Suivit ensuite un reportage sur le défunt. Ses débuts dans la politique, ses orientations…toute sa vie fût passée en revue. Ce visage…Il m’était familier. Etrange !
– …actuellement, il s’était accordé quelques jours de vacances dans sa villa du… (un coup de klaxon provint de dehors).
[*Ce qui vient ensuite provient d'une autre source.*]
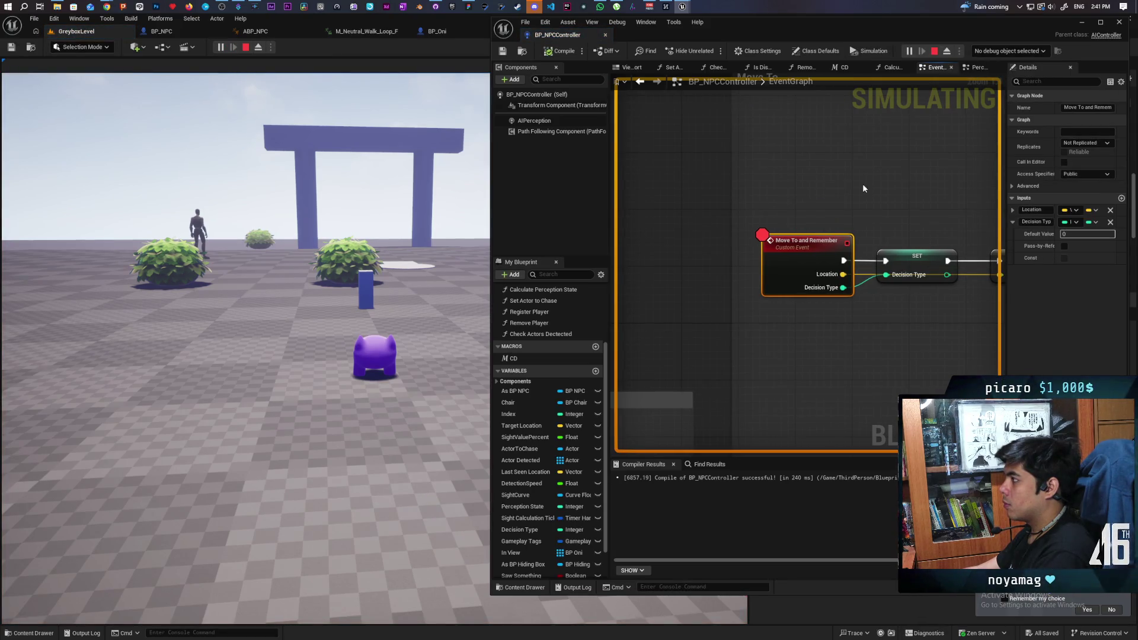
pyautogui.click(446, 230)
Je reconnus tout de suite l’endroit. C’était dans ma ville, à quelques centaines de mètres de chez moi.
– D’après nos récentes informations, le meurtre aurait été commis entre une et deux heures du matin et selon notre expert en balistique, ce serait l’œuvre d’un silencieux Ruger MKII calibre 22 LR. Nous ne pouvons en dire d’avantage pour le moment. Dans le reste de l’actualité…
Sans un mot, je me levai de table et sortis, me dirigeant vers ma boîte aux lettres. Je ne fut pas surpris de trouver une enveloppe ni cachetée, ni timbrée. Je l’ouvris et poussai un cri de joie.
A partir de ce moment, ma vie allait changer.